Era un 9 de agosto de 1821 cuando las autoridades de la provincia de Buenos Aires, entre decenas de tareas, dispusieron instalar una casa de altos estudios y, a tal fin, se aprobó el Edicto de Erección de la Universidad de Buenos Ayres.
Se transitaba un difícil momento político, institucional, económico; lo peor todavía estaba por venir: la anarquía, la desunión entre las “provincias” y otros sucesos. Había muerto Manuel Belgrano; terminaba de sucumbir Martín Miguel de Güemes, seguía luchando José de San Martín en territorios del Perú y planificaba la futura entrevista, en Guayaquil, con el venezolano Simón Bolívar.
En Buenos Aires, un territorio rico (si se compara con el resto), extenso, con un desembarcadero y una aduana, bajo el mandato del Brigadier general, gobernador y capitán general de la provincia, Martín Rodríguez, y la pasión del secretario de Gobierno, Bernardino Rivadavia, había vericuetos “ilustrados”, deseos de potenciar aquello bueno que dejó la España colonial y sustituir lo otro, imputado casi como negativo: por ejemplo la no existencia de una institución educativa en la “ciudad capital”, que completase las oportunidades que brindaba la de Córdoba (que más de uno imputaba vetusta).
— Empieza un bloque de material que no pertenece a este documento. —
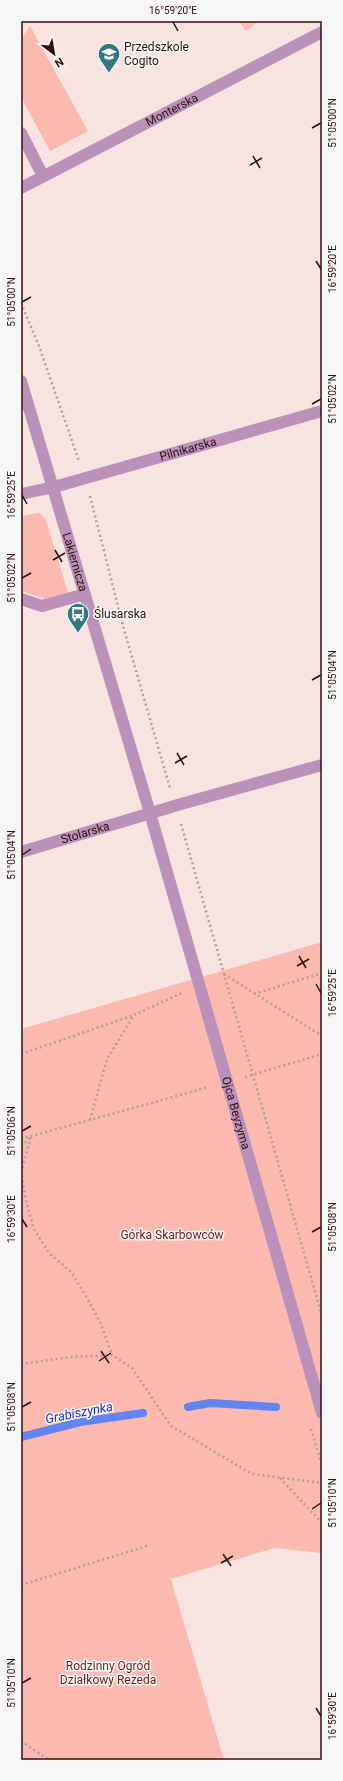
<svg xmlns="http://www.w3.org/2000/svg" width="343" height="1781" viewBox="0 0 343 1781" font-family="Roboto,sans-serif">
<rect width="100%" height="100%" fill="#f7e4e1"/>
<!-- green -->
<path fill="#fbb9b0" d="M239,21h20l-13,10z
M30,26l58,105 -38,20 -29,-54v-58z
M39,513l7,7 22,73 -23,6 -24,-8v-75z
M322,942v611l-48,-5 -103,31 53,181h-203v-731z"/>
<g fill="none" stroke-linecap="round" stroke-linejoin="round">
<!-- stream -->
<path stroke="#6184f0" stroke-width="8" d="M188,1407l22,-4 66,4
M21,1437l59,-15 63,-9"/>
<!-- path -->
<path stroke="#b59e9b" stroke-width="2.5" stroke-dasharray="2 3" stroke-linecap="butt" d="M21,303l18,43 40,115
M90,496l33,130 47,162
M181,824l141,492
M224,974l98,62
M254,994l68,-21
M21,1054l113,-39
M245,1077l77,-23
M90,1120l17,-61 27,-44 48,-22
M31,1137l-10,35 5,29 8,28 15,24 22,19 15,24 15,28 11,31
M21,1139l188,-52
M21,1146l10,-9
M21,1364l50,-7 41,-2 20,13 39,58 81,48 70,9
M311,1429l11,36
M280,1478l42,45
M21,1585l129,-40
M21,1741l28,19"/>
<!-- lane -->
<path stroke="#bb91b9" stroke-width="12" d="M21,133l22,43
M21,599l21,7 43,-12"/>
<!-- street -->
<g stroke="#bb91b9" stroke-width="12">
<path id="s1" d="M21,188l301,-156"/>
<path id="s2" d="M21,381l129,432 172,600"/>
<path id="s3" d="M21,494l33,-7 268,-76"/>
<path id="s4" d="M21,852l160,-48 141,-39"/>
</g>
</g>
<!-- ticks -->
<path fill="none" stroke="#30100d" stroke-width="1.5" d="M173,22l5,9M312,128l9,-5M253,156l7,12M250,165l12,-7M316,261l5,8M22,302l9,-5M312,404l9,-5M22,495l5,9M55,550l7,12M53,560l12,-7M22,578l9,-5M312,680l9,-5M177,753l7,12M175,763l12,-7M22,855l9,-6M299,956l7,12M297,966l12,-7M316,984l5,9M22,1131l9,-5M22,1219l5,8M312,1232l9,-5M101,1351l8,12M99,1361l12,-8M22,1407l9,-5M312,1509l9,-6M223,1554l8,12M221,1563l12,-7M22,1683l9,-5M316,1708l5,8"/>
<!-- icons -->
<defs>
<g id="school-pin" transform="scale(1.15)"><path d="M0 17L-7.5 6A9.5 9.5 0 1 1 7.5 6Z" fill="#2f7781" stroke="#f6f6f6"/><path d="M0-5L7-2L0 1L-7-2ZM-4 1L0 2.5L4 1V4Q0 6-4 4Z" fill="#fff"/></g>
<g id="bus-pin" transform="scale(1.15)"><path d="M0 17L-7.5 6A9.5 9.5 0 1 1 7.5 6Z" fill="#2f7781" stroke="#f6f6f6"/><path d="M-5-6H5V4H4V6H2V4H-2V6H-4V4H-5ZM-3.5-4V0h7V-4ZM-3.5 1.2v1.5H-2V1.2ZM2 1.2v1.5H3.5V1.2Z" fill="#fff"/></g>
</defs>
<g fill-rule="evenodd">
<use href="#school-pin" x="109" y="54"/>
<use href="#bus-pin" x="78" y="614"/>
</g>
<g text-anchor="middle" stroke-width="3" stroke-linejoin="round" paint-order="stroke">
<!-- poi labels -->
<g font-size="12" fill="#30100d" stroke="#f6f6f6" text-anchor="start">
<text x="124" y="51">Przedszkole<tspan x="124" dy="14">Cogito</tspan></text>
<text x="94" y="618">Ślusarska</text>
</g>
<!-- street labels -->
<g font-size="12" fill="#30100d" stroke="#f6f6f6">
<text dy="4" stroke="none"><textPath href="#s1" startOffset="170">Monterska</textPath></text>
<text dy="4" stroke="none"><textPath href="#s3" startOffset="173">Pilnikarska</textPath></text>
<text dy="4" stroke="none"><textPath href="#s2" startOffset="189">Lakiernicza</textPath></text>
<text dy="4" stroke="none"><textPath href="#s4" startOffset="67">Stolarska</textPath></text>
<text dy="4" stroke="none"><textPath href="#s2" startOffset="763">Ojca Beyzyma</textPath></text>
</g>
<!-- park labels -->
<g font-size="12" fill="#701c17" stroke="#f6f6f6">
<text x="172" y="1239">Górka Skarbowców</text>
<text x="108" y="1670">Rodzinny Ogród<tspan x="108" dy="14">Działkowy Rezeda</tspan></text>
</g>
<!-- water labels -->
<g font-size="13" font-style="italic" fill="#1e31ae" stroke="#f6f6f6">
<text transform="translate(79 1412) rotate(-11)" y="5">Grabiszynka</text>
</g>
</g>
<!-- border -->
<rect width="343" height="1781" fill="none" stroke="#f6f6f6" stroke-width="44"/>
<!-- north arrow -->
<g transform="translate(54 54) rotate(149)" stroke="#f6f6f6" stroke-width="3" paint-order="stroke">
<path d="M0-3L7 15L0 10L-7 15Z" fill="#30100d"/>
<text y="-6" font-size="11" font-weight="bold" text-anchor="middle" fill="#30100d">N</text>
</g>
<rect x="22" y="22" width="299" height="1737" fill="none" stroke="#30100d" stroke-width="1.5"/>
<g font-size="10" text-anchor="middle" fill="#30100d">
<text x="173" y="14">16°59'20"E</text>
<text transform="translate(332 123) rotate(-90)" y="4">51°05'00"N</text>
<text transform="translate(332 269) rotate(-90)" y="4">16°59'20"E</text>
<text transform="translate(11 302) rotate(-90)" y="4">51°05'00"N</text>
<text transform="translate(332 399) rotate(-90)" y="4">51°05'02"N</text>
<text transform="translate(11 495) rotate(-90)" y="4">16°59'25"E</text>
<text transform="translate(11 578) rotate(-90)" y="4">51°05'02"N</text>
<text transform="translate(332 675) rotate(-90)" y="4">51°05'04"N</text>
<text transform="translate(11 855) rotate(-90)" y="4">51°05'04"N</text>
<text transform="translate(332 993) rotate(-90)" y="4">16°59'25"E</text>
<text transform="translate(11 1131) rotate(-90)" y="4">51°05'06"N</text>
<text transform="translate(11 1219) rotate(-90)" y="4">16°59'30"E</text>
<text transform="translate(332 1227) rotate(-90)" y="4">51°05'08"N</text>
<text transform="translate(11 1407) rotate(-90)" y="4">51°05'08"N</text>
<text transform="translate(332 1503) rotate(-90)" y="4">51°05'10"N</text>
<text transform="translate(11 1683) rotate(-90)" y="4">51°05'10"N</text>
<text transform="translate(332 1716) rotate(-90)" y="4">16°59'30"E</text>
</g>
</svg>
A los tres días de aquel edicto, se concretó la ceremonia inaugural. Para dirigir la entidad se pensó en el religioso Antonio Sáenz, quien redactó el reglamento pertinente (que, con pocas variantes, rigió hasta la aprobación de la ley de 1885); con cinco departamentos: de Medicina, de Matemática, de Jurisprudencia, de Ciencias Sagradas y de Ciencias Preparatorias.
No era fácil cursar las carreras: había que tener aprobado el nivel medio, estar dispuestos a “dedicarse” por completo al aprendizaje, amén de resuelta la solvencia económica. La distancia fue un factor que actuó como obstáculo para quienes vivían en el “interior”, por eso su matrícula inicial fue reducida. Pasados los primeros años, entró en una suerte de cono de sombras, para tomar impulso después de 1852.
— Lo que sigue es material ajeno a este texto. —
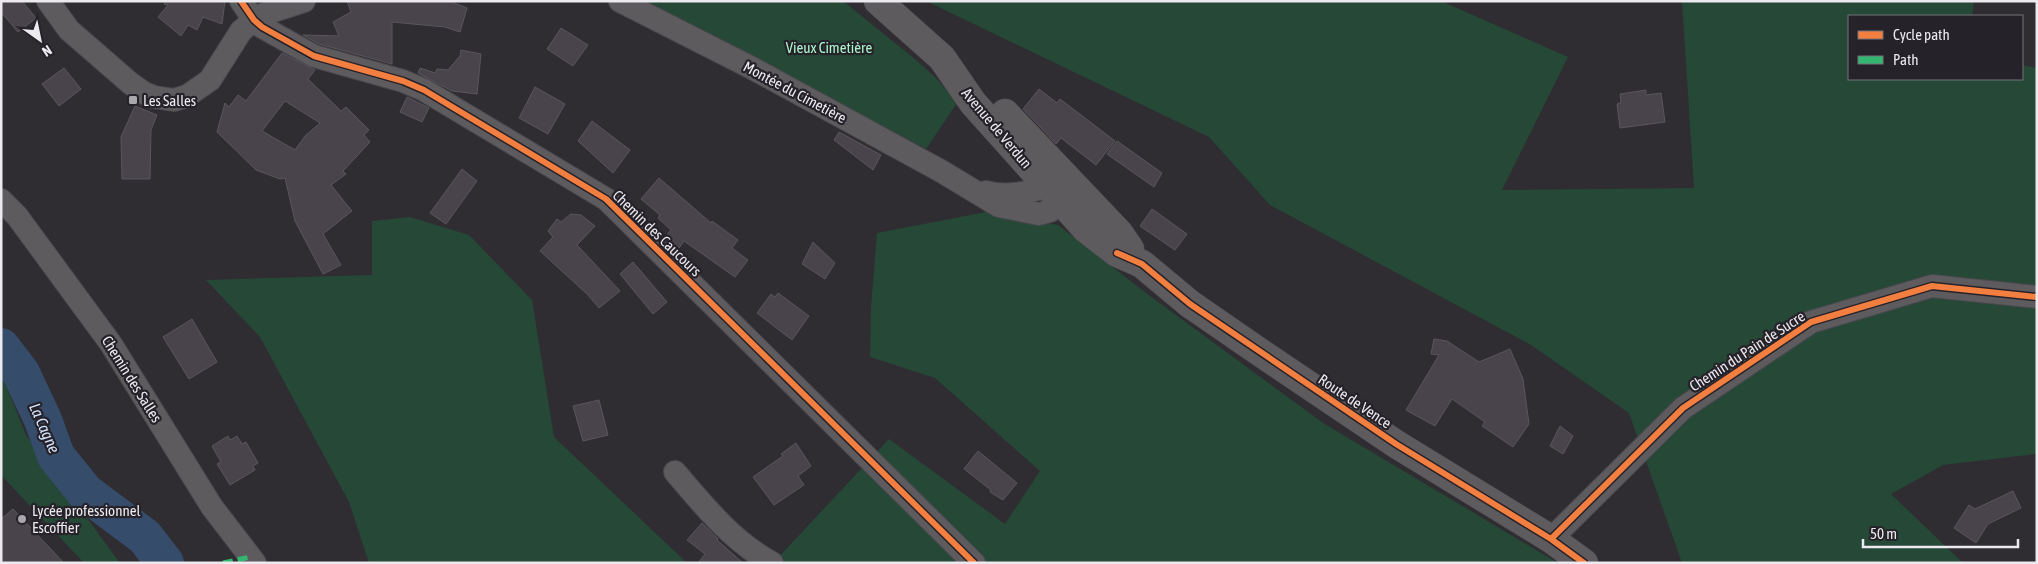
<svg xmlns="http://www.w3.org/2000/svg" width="2038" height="564" font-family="'Asap Condensed',sans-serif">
	<rect width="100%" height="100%" fill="#2f2d31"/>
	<path fill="#254837" d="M628,1h215l73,59 20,18 21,25 -31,46 -79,-42z
		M926,1h515l127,56 -66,133 192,-2 -12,-187h292l-2,15h-123v63h173v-14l15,3v386l-94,11 -52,29 72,69h-281l-53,-150 -98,-68 -261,-140 -61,-68z
		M986,212l72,13 92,71 173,127 235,140h-776l-6,-3 113,-121 116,85 35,-53 -105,-93 -65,-21 1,-50 6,-74z
		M410,217l59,18 63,65 22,137 133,126h-318l-20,-61 -89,-165 -54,-57 166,-5v-54z
		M1,373l25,62 94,128h-36l-83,-88z"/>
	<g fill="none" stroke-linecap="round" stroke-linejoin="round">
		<path stroke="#364c6b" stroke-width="38" d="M1,347l20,26 22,47 13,36 29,36 60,45 20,26"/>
	</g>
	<path fill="#49434c" stroke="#59575b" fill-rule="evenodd" d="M1,1h21l14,17 -18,14 -17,-20z
		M165,1h60l-3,23 -19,-7 -6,13 -9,-5 -7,11 -23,-19 10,-12 -4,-1z
		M347,1h102l18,7 -7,24 -15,-5 -53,-5v42l-73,-20 -16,-9 36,1 -6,-14 18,-10z
		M561,28l27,17 -15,21 -26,-17z
		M461,50l20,4 -4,40 -25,-3 -34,-18 2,-5 15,5 2,-4 11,1 12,-14z
		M282,53l33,17 -7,9 33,32 5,-4 23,23 -5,5 6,7 -27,29 3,3 -15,11 21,26 -29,23 18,31 -18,9 -28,-53 -10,-43 -5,1 -24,-9 -39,-38 8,-29 4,4 9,-12 8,6zM285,101l35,22 -15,13 -10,14 -33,-19z
		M64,68l17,21 -22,17 -17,-22z
		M535,87l30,17 -17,30 -29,-16z
		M1039,89l18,14 3,-4 55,42 -19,24 -35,-27 -5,6 -33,-35z
		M1646,90v5l15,-2 4,29 -45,6 -3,-24 4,-1 -1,-9z
		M407,97l22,11 -7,14 -22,-10z
		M135,106l22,9 -6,15 -1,49h-28l-1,-42z
		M592,121l38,29 -17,23 -35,-32z
		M839,132l42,23 -8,15 -39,-30z
		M1117,141l45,32 -8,14 -47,-33z
		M462,169l15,12 -31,43 -16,-11z
		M659,178l52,45 1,-2 26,19 -6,8 16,12 -13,17 -51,-36 -7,10 -13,-13 7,-8 -13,-12 2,-3 -19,-16z
		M1152,209l35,25 -12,16 -35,-24z
		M571,214l10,1 14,11 -18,19 43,46 -21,17 -12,-14 -47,-43 13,-14 -5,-6 9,-12 4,3z
		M813,242l22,21 -10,16 -23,-15z
		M633,262l34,40 -14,12 -33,-40z
		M778,293l31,23 -17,24 -35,-27 14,-19 4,3z
		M192,319l25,43 -28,17 -26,-42z
		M1434,339l13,2 32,21 31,-13 13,30 6,45 -16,23 -31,-21 3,-4 -33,-23 -17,27 -29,-16 33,-55 -8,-1z
		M599,400l9,35 -25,6 -10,-35z
		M1560,426l13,10 -10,18 -13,-8z
		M228,436l2,4 7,-4 5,8 4,-2 12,21 -5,3 2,4 -25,15 -13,-21 4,-2 -9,-16z
		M796,443l15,23 -13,10 6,9 -30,20 -21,-28 30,-21 -2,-2z
		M978,451l39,32 -14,17 -13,-8 1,-2 -27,-21z
		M2013,491l8,17 -33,16 -12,19 -22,-15 15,-23 6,4z
		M13,509l51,54h-63v-44z
		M702,523l16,16 -1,1 26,23h-45l7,-9 -18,-14z"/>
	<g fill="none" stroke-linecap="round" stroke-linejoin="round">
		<g stroke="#4a484d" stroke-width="24">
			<path id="street" d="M48,1l21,29 61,53 14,10 10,4 20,3 13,-4 23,-16 31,-49 13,-11 10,-6 40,-13
				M241,1l13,19 8,7 52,29 89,25 21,9 182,109 368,364
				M620,1l132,67 189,103 58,35 40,8 11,-3 10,-9 -5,-16
				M986,192c18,5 44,2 60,-7l15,7
				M1,200l16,16 94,128 101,163 43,56
				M675,472c29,34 57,69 97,91
				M1551,539l132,-131 128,-86 121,-36 105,11"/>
		</g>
		<g stroke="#4a484d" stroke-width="29">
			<path id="secondary" d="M878,1l64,57 31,45 113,126 31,24 25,11 48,40 74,51 132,89 155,95 33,24
				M1005,113l114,120 11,16"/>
		</g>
		<use href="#street" stroke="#5e5b5f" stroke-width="22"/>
		<use href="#secondary" stroke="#5e5b5f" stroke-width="28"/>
		<path stroke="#33b770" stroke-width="5" stroke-dasharray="10 5" stroke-linecap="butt" d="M223,563l27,-6"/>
		<g stroke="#262229" stroke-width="9">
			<path id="cycleway" d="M241,1l13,19 8,7 52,29 89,25 21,9 182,109 368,364
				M1117,253l25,11 48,40 206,140 155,95 33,24
				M1551,539l132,-131 128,-86 121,-36 105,11"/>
		</g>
		<use href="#cycleway" stroke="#f27e40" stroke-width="6"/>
	</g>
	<g fill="#aaa7ac" stroke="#262229" stroke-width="2">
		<rect x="128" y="95" width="10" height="10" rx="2.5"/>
		<circle cx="22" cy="519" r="5"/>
	</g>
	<g text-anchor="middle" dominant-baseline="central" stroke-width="4.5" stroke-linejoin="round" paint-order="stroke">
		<g font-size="15" fill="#a9f5cc" stroke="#262229">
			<text x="829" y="47">Vieux Cimetière</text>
		</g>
		<g font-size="15" fill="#ece9ef" stroke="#262229">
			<text transform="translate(795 92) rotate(28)">Montée du Cimetière</text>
			<text transform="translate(997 128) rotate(50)">Avenue de Verdun</text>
			<text transform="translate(657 233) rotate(44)">Chemin des Caucours</text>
			<text transform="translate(1747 351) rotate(-33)">Chemin du Pain de Sucre</text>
			<text transform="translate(132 379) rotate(58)">Chemin des Salles</text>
			<text transform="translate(1355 401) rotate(34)">Route de Vence</text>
		</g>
		<g font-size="15" fill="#ece9ef" stroke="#262229" text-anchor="start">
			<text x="143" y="100">Les Salles</text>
			<text x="32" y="510">Lycée professionnel<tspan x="32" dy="17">Escoffier</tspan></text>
		</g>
		<g font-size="16" font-style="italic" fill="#d3e4fc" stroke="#262229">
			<text transform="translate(45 428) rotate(66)">La Cagne</text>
		</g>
	</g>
	<rect width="2038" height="564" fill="none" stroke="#ece9ef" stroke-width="5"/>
	<rect x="1848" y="15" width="175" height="65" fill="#262229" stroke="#757278"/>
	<rect x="1858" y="31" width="25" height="8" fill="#f27e40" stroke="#757278"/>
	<text x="1893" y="40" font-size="15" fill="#ece9ef">Cycle path</text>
	<rect x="1858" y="56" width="25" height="8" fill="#33b770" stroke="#757278"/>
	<text x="1893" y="65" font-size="15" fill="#ece9ef">Path</text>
	<g transform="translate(40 40) rotate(147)" stroke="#262229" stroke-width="4" paint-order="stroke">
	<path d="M0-4L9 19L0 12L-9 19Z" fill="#ece9ef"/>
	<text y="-8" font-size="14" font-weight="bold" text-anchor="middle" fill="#ece9ef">N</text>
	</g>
	<path d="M1863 539v8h155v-8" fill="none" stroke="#ece9ef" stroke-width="2.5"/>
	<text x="1870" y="539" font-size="15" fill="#ece9ef" stroke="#262229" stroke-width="4" paint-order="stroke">50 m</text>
</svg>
El primer Departamento de Medicina fue guiado por el barcelonés Cristóbal M. de Montufar, asistido por tres docentes: Francisco Cosme Argerich, Juan Antonio Fernández y Francisco de Paula Rivero, responsables de las cátedras de Instituciones Médicas; Instituciones Quirúrgicas; Clínica Médica y Quirúrgica. Los estudios duraban cinco años, consultando bibliografía europea, con una franca aspiración por transformarse en buenos profesionales, tras rendir la tesis; las primeras que se conservan datan de 1827.
En paralelo se abrió la Academia de Medicina (responsable de una publicación de limitadísima duración: Anales de la Academia de Medicina de Buenos Ayres). Tuvo íntima vinculación con la universidad (asesorando sobre docentes, cátedras, contenidos y otros asuntos) y con el Tribunal de Medicina, organizado tras la clausura del Protomedicato que existía desde 1780.
En resumen: el paradigma europeo (universidad, academia, publicación erudita seriada) estaba firme.
Fue nacionalizada en 1880 y, en el presente, se la conoce como la UBA.